Andere holen sich einen Investor. Bochum hat Lottoscheine. Jede Woche hofft die Ostkurve beim Eurojackpot auf den ganz großen Wurf – damit wenigstens einer mal fünf Richtige für den Kader der kommenden Saison bringt.
Und doch war dieser Abstieg anders. Etwas weiter nördlich bittet man die eigene Mannschaft gerne mal zur Sonderkonditionseinheit rum um die Turnhalle. In Bochum ist das anders. Hier zeigt man: Trotz. Leidenschaft. Haltung. Man wusste, was kommt – und man nahm es wie ein echter Malocher. Mit festem Blick und einem letzten, kräftigen „Trotzdem!“
Was bleibt? Rocky Balboa hätte seine helle Freude gehabt:
„Es geht nicht darum, wie hart du zuschlagen kannst. Es geht darum, wie viele Schläge du einstecken kannst und trotzdem weitermachst.“
Und das hat Bochum getan. Beim 0:2 gegen Mainz war es dann klar: hier geht’s runter. Aber man feierte trotzdem. Den Klub, den Kampf, die Jungs von gestern. Gamboa, Losilla – alle mit Applaus, alle mit Zukunft im Verein.
Dieter Hecking sprach ins Mikrofon.
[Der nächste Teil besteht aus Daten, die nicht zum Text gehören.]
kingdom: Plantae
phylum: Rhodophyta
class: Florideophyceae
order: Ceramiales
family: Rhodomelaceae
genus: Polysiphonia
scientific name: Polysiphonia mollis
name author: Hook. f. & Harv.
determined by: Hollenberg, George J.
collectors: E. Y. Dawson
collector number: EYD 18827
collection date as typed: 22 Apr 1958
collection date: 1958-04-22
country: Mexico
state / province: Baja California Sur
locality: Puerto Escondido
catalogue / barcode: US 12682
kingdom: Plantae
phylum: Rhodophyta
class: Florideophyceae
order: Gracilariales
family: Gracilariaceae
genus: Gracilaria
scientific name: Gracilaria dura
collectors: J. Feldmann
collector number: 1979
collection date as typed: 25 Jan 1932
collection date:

Nicht pathetisch, sondern menschlich. Bochum eben.
Jetzt heißt’s: Wunden lecken, Aufbruch planen. Mit Hecking, Dufner und ganz viel Hoffnung. Der Neuaufbau wird zäh, wie der Weg zur Theke auf der Betriebsfeier. Aber: Das hier ist Bochum. Und wenn’s ein Wort gibt, das wir hier großschreiben, dann ist es: Trotzdem.
Kopf hoch, Schal hoch, DAZN-Abo kündigen. Die zweite Liga ruft. Und Bochum kommt. Wieder. Ganz sicher.